Banerjee uses a striking metaphor to explain this emotional substitution:
"It's like that child who wants a toy. Mama doesn't have time, Papa doesn't have time, but this doll will always have time for me," she says.
In other words, limerence often fills a gap. It is less about connection and more about comfort.
She further compares it to dependency, "It is akin to a sort of addiction that people form to cope and numb the sense of loneliness they have."
Love expands your world. Limerence narrows it down to one person.
Why Limerence Can Become Unhealthy
The danger with limerence is not just emotional intensity. It is the control it begins to exert over your mental state.
"When your emotional state starts depending on whether someone texts back, notices you, or validates you, it can create a cycle of anxiety and emotional highs and lows," says Varada.
Banerjee takes it further, calling it a pattern rooted in deeper emotional wounds. She says, "When you are in a state of liminence, there is an active suggestion that somewhere your safety in relationships was robbed"
She explains that people may project unmet needs from past relationships onto a new person, expecting them to fulfil roles they never agreed to.
This leads to a painful loop, "You are emotionally parking yourself till they you know choose you instead of rejecting you."
Over time, this can result in emotional burnout, loss of self-awareness, and even physical stress responses.
The Core Symptoms Of Limerence
Limerence is not subtle once it takes hold. The signs tend to be repetitive and overwhelming.
Varada lists the most common patterns:
- Constantly thinking about the person
- Reading too much into small interactions
- Emotional highs when they respond and crashes when they do not
- Imagining a connection that may not actually exist
Banerjee adds deeper behavioural cues, "There is an idealisation and placing people on a pedestal, a lot of intrusive thoughts where you aren't able to focus."
She also points to a loss of authenticity, "You might be a very different person with your friend, but when you're with that person, there are parts of you that are performing."
Perhaps the simplest test she offers is this: "Have a conversation and see if you all are on the same page or just a delulu in your head sort of situation, or is it something that is actually being reciprocated."

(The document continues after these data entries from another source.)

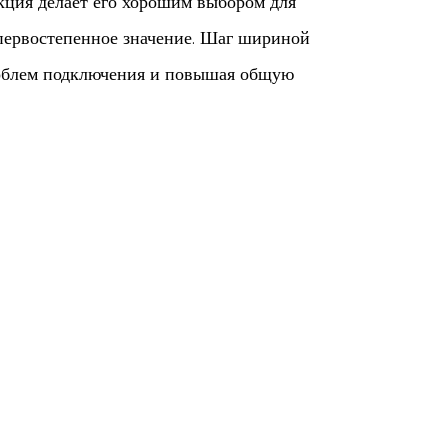
кция делает его хорошим выбором для
 первостепенное значение. Шаг шириной
роблем подключения и повышая общую
т его хорошо подходящим для различных
ечательных приложений является
ого тока передачи, такие как электрические
тся надежностью и стабильностью,
бы выдерживать жесткость жестких сред.
еспечивает долговечность и устойчивость к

If there is a clear gap between what you feel and what is actually happening, that gap is where limerence lives.
How To Stop Feeling This Way?
The uncomfortable truth is that limerence cannot simply be switched off. But it can be understood and managed.

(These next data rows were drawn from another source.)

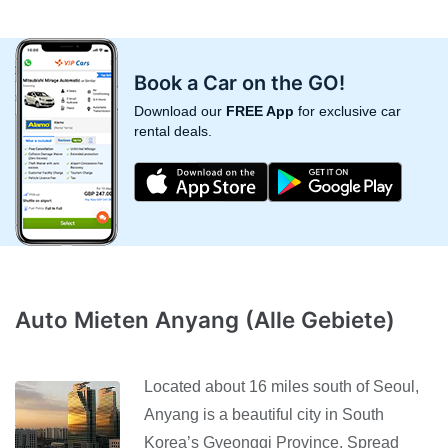
Book a Car on the GO!
Download our
FREE App
for exclusive car
rental deals.
Auto Mieten Anyang (Alle Gebiete)
Located about 16 miles south of Seoul,
Anyang is a beautiful city in South
Korea’s Gyeonggi Province. Spread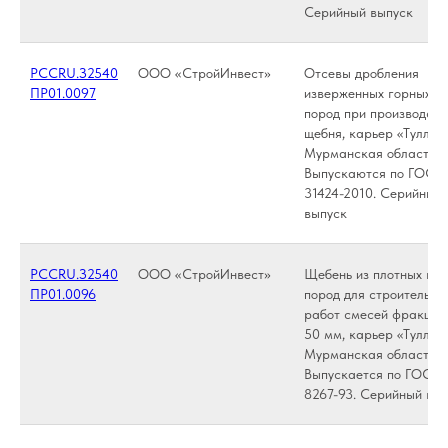
Серийный выпуск
РССRU.З2540
ООО «СтройИнвест»
Отсевы дробления
ПР01.0097
изверженных горных
пород при производств
щебня, карьер «Туллъя
Мурманская область.
Выпускаются по ГОСТ
31424-2010. Серийный
выпуск
РССRU.З2540
ООО «СтройИнвест»
Щебень из плотных го
ПР01.0096
пород для строительны
работ смесей фракции 
50 мм, карьер «Туллъя
Мурманская область.
Выпускается по ГОСТ
8267-93. Серийный вы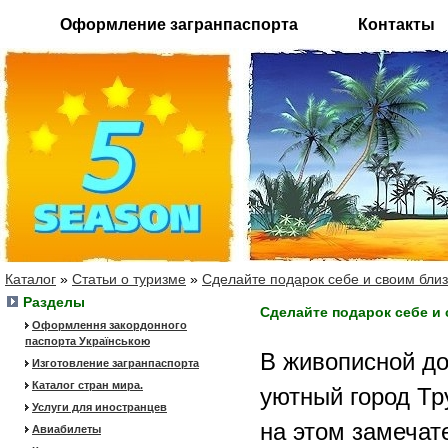
Оформление загранпаспорта
Контакты
Каталог
»
Статьи о туризме
»
Сделайте подарок себе и своим близк
Разделы
Сделайте подарок себе и 
Оформлення закордонного
паспорта Українською
В живописной до
Изготовление загранпаспорта
Каталог стран мира.
уютный город Тр
Услуги для иностранцев
на этом замечат
Авиабилеты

"The first step is recognising the pattern," says Varada.
"Creating emotional distance, reconnecting with your own routines and relationships, and gently questioning the fantasy you have built around the person can help break the cycle," she adds.
Banerjee is more direct about the process:
"You can't stop limerence, you can address it. It takes time to unlearn that your body is doing something like this, but it is possible."
She strongly recommends seeking support, especially when it begins to affect daily life:
"Limerence is always indicative of some level of trauma. You need trauma-informed care, helping you find safety."
Even outside therapy, she suggests widening perspective:
"Do speak to people beyond your friend circle. Don't try to only understand it alone because it is a very lonely state..."
So, Is It Love Or Is It Limerence?
If it feels overwhelming, all-consuming, and dependent on small signals from the other person, it might not be love.
Love is mutual, steady, and rooted in reality. Limerence is intense, uncertain, and often built on imagination.